Abstract

The fluviodeltaic Colton Formation (Late Paleocene–Early Eocene) forms a lobate depositional system that prograded from the south into the Laramide Uinta Basin of northeastern Utah (United States) with a preserved sediment volume of ∼3000 km3 and a maximum thickness of ∼1000 m. Joint consideration of detrital zircon ages, paleocurrent trends, and sandstone petrofacies permits an assessment of Colton provenance relations in the context of evolving Cretaceous–Paleogene sedimentation in the Utah foreland. Grains with U-Pb ages younger than 285 Ma derived from the Cordilleran magmatic arc form ∼50% of the detrital zircons in arkosic Colton sand, and were transported ∼750 km to the Uinta Basin from the Mojave segment of the arc by the California paleoriver.
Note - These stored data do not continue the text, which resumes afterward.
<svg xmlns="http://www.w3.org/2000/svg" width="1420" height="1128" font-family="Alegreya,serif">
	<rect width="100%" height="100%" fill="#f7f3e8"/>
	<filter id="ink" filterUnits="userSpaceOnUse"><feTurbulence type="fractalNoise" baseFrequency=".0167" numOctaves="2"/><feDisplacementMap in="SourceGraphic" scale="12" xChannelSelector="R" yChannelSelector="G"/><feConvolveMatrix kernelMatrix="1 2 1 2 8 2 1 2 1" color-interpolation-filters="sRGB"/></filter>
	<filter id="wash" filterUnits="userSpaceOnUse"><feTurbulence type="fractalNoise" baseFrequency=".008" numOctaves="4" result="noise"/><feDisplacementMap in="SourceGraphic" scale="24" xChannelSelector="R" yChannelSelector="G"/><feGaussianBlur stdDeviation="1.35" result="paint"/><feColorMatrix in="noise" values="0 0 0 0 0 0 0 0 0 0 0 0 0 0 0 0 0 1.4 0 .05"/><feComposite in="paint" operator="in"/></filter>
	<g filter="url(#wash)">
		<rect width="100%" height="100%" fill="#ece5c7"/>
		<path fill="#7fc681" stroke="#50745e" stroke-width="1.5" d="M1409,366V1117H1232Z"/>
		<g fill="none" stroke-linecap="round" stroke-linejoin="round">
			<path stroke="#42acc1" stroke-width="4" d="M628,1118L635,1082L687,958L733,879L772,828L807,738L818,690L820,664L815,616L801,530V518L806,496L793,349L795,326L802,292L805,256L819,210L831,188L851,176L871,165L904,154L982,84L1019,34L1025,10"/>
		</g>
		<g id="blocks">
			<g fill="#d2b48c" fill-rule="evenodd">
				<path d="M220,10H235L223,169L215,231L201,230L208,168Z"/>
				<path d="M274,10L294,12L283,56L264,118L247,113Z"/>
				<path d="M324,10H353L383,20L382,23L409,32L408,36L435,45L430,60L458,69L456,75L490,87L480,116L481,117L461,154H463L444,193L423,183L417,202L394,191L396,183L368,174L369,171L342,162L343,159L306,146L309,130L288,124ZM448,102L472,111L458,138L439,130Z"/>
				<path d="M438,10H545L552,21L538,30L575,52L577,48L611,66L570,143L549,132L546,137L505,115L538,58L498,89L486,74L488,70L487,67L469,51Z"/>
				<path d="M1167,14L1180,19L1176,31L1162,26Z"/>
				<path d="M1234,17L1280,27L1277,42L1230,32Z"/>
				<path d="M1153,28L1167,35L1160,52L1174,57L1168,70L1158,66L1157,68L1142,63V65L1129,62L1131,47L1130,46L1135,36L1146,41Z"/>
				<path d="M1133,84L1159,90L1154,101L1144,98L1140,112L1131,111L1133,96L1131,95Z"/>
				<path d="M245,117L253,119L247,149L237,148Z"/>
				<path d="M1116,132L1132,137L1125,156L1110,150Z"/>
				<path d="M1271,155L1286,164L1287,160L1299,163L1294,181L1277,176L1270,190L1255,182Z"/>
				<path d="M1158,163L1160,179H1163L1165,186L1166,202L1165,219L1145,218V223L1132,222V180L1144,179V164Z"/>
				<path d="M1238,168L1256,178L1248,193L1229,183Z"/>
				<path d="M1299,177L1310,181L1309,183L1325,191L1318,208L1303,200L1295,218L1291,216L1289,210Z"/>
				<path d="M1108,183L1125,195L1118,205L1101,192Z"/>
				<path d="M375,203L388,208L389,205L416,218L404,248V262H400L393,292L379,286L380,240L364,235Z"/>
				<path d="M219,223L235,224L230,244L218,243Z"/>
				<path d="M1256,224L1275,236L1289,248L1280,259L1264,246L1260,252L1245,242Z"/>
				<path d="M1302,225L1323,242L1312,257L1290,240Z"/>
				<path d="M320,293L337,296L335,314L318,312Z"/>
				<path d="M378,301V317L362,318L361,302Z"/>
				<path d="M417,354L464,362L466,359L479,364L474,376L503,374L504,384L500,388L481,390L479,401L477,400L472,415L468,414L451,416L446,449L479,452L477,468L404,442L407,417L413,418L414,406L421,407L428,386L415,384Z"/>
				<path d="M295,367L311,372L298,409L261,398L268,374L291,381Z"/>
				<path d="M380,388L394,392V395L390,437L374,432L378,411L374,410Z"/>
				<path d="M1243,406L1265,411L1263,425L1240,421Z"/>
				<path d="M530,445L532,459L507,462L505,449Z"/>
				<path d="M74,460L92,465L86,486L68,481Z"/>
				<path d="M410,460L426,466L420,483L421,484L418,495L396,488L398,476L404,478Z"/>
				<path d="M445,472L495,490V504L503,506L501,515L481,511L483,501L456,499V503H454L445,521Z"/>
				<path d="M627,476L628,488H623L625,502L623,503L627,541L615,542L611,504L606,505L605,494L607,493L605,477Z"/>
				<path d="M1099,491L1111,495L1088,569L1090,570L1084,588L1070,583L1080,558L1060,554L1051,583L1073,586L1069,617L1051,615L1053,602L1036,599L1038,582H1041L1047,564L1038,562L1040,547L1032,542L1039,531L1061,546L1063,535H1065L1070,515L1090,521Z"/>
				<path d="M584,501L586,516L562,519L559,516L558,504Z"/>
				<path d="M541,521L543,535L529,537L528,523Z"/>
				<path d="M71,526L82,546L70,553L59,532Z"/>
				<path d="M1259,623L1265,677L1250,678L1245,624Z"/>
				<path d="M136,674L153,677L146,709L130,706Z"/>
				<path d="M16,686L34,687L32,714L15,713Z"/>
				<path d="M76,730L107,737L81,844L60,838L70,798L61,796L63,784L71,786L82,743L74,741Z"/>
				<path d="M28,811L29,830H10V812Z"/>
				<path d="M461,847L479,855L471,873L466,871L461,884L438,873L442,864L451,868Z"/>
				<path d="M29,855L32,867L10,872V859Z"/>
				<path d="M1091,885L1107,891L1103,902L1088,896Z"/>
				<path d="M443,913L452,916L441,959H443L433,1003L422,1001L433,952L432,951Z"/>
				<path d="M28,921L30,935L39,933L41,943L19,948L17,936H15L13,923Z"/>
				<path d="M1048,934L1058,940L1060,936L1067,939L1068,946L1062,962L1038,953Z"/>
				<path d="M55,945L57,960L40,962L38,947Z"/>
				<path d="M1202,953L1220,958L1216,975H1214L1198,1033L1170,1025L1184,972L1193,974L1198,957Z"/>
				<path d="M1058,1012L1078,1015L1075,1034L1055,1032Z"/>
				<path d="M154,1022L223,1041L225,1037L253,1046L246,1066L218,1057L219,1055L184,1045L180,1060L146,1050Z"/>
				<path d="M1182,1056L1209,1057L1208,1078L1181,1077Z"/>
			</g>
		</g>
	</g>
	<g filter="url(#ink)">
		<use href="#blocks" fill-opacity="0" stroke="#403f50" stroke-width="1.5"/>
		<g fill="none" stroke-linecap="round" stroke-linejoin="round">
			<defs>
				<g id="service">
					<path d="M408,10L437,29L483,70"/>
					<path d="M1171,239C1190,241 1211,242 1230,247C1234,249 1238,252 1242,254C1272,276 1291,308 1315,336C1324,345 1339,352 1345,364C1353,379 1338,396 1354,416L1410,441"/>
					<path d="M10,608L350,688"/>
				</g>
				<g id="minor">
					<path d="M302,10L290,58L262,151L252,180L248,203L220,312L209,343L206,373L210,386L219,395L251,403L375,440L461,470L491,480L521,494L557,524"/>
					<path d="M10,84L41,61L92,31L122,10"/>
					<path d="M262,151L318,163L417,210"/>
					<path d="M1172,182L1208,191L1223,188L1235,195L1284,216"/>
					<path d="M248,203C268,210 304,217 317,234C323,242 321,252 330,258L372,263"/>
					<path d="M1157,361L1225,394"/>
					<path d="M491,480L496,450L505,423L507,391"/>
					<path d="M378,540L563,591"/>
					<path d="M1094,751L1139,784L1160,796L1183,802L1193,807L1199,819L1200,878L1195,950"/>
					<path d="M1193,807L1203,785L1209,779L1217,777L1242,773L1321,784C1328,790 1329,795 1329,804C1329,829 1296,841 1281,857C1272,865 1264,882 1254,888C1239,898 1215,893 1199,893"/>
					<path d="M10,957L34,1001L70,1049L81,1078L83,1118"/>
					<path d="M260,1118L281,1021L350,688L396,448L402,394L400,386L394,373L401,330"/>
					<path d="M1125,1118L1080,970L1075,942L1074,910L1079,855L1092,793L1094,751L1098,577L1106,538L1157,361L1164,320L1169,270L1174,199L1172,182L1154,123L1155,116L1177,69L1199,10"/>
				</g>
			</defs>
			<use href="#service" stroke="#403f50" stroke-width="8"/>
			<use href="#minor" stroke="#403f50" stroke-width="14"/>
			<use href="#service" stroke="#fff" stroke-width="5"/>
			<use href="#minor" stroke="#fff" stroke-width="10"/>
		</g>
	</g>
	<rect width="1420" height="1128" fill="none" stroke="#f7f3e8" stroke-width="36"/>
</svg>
Colton sedimentation was the Paleogene culmination of a persistent pattern of Cretaceous sediment transport northward, subparallel to the Sevier thrust front, to supplement east-directed sediment delivery to the retroarc foreland from the Sevier thrust belt. The ratio of longitudinally to transversely derived sediment was enhanced in foreland strata after Laramide deformation produced intraforeland uplifts that screened the foreland belt from Sevier sources. The relative abundance of arc-derived detrital zircons that were contributed to strata of the Utah foreland increased in late Campanian time and remained high into Eocene time. Detrital zircon populations in Paleogene forearc strata of southern California are compatible with coeval derivation of arc-derived detritus in the forearc sands and the Colton backarc sand from a common paleodrainage divide crossing the Mojave region to connect hinterland Nevadaplano and Mexicoplano uplands to the north and south.